Subject
EconomicsFellow type
Honorary FellowPositions
Honorary Fellow (former Fellow 1967-75)
Biography
Partha Dasgupta, who was born in 1942 in Dhaka (now in Bangladesh) and educated in Varanasi, Delhi, and Cambridge, is the Frank Ramsey Professor Emeritus of Economics at the University of Cambridge and Fellow of St John’s College, Cambridge. His publications include The Control of Resources (Harvard University Press, 1982); An Inquiry into Well-Being and Destitution (Clarendon Press, Oxford, 1993); Human Well-Being and the Natural Environment (Oxford University Press, 2001; revised edition, 2004); Economics: A Very Short Introduction (Oxford University Press, Oxford, 2007); Time and the Generations: population ethics for a diminishing planet (Columbia University Press, 2019); and most recently The Economics of Biodiversity: The Dasgupta Review (London: HMTreasury), 2021, which was a global independent review, commissioned by the UK Treasury.
A collection of his scientific papers has been published in a two-volumes set, under the title, Selected Papers of Partha Dasgupta: 1, Institutions, Innovations, and Human Values and 2: Poverty, Population, and Natural Resources (Oxford: Oxford University Press, 2010). He has been presented with two festschrifts: Environment & Development Economics: Essays in Honour of Sir Partha Dasgupta, eds., Scott Barrett, Karl-Goran Maler, and Eric S Maskin (Oxford; Oxford University Press), 2014, and Sustainable Consumption: Multidisciplinary Perspectives in Honour of Sir Partha Dasgupta, eds., Dale Southerton and Alistair Ulph (Oxford; Oxford University Press), 2014.
Professor Dasgupta is a Founder Member the South Asian Network for Development and Environmental Economics (SANDEE), Kathmandu, established in 1999. He helped to establish the journal Environment and Development Economics, published by Cambridge University Press, whose purpose has been not only to publish original research at the interface of poverty and the environmental-resource base, but also to provide an opportunity to scholars in developing countries to publish their findings in an international journal.

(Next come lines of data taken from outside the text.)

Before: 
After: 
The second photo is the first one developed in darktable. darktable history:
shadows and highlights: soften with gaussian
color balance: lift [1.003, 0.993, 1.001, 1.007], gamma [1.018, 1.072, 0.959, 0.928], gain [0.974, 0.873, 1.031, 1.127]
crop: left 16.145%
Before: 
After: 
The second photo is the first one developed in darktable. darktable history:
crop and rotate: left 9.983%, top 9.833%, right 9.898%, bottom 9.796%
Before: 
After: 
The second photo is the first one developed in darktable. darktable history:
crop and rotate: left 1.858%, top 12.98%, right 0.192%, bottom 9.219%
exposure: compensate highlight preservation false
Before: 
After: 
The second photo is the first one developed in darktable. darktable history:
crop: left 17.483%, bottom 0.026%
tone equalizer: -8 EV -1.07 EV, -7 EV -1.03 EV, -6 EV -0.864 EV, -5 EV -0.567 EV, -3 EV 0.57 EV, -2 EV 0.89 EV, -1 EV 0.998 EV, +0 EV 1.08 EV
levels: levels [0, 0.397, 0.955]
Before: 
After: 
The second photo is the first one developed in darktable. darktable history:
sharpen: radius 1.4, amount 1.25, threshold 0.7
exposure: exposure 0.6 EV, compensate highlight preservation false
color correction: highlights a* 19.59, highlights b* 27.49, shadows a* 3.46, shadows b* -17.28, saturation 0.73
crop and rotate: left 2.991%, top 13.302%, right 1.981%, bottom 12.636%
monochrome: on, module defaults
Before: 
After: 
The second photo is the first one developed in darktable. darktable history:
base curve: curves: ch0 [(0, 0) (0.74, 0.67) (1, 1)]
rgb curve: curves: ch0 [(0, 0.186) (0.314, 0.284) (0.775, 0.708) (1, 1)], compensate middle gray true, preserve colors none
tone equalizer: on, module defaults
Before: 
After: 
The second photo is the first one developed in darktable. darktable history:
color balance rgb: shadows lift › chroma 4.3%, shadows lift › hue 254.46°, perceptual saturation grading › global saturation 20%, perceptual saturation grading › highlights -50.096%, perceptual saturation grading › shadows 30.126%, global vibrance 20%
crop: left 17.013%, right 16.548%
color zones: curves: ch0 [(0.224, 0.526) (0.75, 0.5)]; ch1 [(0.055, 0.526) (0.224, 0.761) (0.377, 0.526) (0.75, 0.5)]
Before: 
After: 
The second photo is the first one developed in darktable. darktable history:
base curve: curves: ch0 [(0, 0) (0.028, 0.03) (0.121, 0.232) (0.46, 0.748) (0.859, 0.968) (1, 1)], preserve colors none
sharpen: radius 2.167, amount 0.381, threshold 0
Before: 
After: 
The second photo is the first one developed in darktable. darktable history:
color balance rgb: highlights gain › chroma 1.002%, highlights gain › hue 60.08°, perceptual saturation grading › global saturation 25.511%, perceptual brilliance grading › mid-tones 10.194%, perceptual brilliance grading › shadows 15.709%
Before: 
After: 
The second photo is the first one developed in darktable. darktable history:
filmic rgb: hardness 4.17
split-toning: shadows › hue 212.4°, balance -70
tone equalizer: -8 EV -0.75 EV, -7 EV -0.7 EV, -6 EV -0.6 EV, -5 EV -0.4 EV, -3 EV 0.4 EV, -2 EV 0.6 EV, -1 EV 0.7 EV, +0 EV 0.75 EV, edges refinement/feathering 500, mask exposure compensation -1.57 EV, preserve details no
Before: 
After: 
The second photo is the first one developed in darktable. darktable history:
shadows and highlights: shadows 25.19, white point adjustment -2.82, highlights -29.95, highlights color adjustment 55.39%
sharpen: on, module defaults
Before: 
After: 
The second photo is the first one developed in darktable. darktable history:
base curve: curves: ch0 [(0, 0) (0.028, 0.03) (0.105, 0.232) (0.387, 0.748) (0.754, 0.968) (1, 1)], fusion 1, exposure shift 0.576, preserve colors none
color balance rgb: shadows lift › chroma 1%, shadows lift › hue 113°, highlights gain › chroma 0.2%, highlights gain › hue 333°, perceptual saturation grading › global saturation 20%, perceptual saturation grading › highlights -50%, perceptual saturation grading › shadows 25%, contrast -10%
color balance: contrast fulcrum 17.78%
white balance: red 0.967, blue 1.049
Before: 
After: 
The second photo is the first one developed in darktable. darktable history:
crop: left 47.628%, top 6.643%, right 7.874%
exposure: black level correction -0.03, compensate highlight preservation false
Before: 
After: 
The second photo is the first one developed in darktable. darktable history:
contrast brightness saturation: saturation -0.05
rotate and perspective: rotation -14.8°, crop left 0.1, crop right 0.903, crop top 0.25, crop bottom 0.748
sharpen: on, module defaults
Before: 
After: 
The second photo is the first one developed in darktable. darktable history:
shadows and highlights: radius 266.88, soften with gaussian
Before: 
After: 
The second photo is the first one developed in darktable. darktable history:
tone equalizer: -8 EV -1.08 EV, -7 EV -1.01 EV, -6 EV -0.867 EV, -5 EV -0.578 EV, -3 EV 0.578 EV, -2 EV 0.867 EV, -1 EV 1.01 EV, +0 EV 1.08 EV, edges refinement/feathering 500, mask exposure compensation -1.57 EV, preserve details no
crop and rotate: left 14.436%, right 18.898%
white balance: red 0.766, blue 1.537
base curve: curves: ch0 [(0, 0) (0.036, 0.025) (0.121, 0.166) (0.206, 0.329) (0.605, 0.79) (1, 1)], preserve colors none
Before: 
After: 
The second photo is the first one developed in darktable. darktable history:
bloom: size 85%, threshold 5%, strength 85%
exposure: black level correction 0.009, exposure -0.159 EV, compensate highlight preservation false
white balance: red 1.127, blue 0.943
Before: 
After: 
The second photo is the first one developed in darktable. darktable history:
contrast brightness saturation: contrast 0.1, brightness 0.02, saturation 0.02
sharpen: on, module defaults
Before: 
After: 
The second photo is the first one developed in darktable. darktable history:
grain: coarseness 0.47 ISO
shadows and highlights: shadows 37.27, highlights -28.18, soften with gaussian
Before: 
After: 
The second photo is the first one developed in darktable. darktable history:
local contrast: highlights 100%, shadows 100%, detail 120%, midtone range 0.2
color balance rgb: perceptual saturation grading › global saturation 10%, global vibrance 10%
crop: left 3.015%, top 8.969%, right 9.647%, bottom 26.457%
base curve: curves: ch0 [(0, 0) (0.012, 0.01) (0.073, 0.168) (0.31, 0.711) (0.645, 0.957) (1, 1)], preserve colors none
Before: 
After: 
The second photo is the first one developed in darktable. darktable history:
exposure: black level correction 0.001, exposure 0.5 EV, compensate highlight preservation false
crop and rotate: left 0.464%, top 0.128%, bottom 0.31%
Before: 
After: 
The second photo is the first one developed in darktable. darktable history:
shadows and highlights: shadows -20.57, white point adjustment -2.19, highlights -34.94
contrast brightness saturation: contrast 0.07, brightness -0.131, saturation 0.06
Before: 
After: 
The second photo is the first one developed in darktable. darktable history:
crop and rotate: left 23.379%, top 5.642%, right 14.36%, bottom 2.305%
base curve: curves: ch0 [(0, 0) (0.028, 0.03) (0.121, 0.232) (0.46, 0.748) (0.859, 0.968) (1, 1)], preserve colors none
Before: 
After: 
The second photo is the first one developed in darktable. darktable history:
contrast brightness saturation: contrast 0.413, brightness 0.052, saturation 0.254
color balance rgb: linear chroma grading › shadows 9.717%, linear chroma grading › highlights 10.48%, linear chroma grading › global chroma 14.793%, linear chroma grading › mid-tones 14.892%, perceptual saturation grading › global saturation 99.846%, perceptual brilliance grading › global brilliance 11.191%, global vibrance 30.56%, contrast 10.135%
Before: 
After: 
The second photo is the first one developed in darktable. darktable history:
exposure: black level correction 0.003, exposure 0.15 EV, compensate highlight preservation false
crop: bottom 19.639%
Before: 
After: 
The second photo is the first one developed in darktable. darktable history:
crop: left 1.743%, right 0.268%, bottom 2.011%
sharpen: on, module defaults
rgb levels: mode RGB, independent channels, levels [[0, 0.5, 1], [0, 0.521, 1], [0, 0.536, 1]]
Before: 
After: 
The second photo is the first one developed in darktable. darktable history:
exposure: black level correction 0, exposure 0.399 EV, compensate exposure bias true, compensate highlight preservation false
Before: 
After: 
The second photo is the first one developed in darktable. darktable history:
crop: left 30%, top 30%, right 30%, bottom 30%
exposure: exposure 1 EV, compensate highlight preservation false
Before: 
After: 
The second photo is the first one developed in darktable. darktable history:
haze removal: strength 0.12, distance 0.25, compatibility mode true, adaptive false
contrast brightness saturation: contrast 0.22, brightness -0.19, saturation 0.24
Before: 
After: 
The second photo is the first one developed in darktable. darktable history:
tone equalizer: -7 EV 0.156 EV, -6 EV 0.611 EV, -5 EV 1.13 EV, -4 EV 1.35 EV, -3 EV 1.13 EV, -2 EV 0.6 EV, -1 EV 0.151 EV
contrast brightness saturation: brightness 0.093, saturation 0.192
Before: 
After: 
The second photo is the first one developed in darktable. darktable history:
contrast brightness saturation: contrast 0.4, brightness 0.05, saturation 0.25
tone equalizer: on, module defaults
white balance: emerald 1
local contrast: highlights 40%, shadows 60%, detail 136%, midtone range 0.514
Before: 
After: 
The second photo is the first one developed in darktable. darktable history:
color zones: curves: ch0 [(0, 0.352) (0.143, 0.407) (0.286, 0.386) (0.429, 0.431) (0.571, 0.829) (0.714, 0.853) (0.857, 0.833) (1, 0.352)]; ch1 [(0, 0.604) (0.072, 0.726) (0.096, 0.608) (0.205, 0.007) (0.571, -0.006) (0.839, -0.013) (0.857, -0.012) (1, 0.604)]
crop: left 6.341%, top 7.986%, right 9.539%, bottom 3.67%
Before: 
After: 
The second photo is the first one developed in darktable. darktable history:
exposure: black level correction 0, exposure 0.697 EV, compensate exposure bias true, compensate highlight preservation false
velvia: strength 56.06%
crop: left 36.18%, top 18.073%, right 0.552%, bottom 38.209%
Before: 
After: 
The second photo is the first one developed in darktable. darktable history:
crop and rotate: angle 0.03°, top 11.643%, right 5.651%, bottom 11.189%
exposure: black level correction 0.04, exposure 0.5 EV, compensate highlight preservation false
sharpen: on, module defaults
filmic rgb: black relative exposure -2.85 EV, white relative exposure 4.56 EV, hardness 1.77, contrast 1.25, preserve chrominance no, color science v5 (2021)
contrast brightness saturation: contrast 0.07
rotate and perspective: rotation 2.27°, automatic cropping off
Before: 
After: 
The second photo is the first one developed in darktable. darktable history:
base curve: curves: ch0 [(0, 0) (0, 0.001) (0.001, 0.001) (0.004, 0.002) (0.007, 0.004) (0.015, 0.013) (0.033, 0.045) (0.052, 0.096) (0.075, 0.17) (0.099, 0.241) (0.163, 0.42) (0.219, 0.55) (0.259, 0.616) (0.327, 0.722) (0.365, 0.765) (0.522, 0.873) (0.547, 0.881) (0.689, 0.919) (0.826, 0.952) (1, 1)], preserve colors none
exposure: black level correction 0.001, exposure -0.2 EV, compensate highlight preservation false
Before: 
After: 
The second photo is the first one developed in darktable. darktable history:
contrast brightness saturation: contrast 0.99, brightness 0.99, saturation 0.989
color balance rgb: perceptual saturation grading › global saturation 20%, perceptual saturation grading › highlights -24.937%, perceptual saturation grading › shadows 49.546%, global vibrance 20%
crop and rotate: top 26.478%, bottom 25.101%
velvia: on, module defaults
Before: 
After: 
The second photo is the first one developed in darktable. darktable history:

He is a Fellow of the British Academy (1989), Fellow of the Royal Society (2004), Member of Academia Europaea (2009), Foreign Honorary Member of the American Academy of Arts and Sciences (1991), Foreign Associate of the US National Academy of Sciences (2001), Fellow of the World Academy of Sciences (TWAS), 2001, and the American Philosophical Society (2005); Member, Academia Europaea, 2009; and a past President of the Royal Economic Society (1998-2001), the European Economic Association (1999), the European Association of Environmental and Resource Economists (2010-11). Dasgupta was named Knight Bachelor by Her Majesty Queen Elizabeth II in her Birthday Honours List in 2002 for “services to economics”; was co-winner (with Karl-Goran Maler of the Beijer International Institute of Ecological Economics, Stockholm) of the 2002 Volvo Environment Prize; was recipient of the John Kenneth Galbraith Award, 2007, of the American Agricultural Economics Association, the Zayed International Environment Prize, 2010; the 2015 Blue Planet Prize; the 2016 Tyler Prize; and the Kew International Medal, Royal Botanical Garden, Kew, 2021. In January 2023 Dasgupta was named Knight Grand Cross of the British Empire.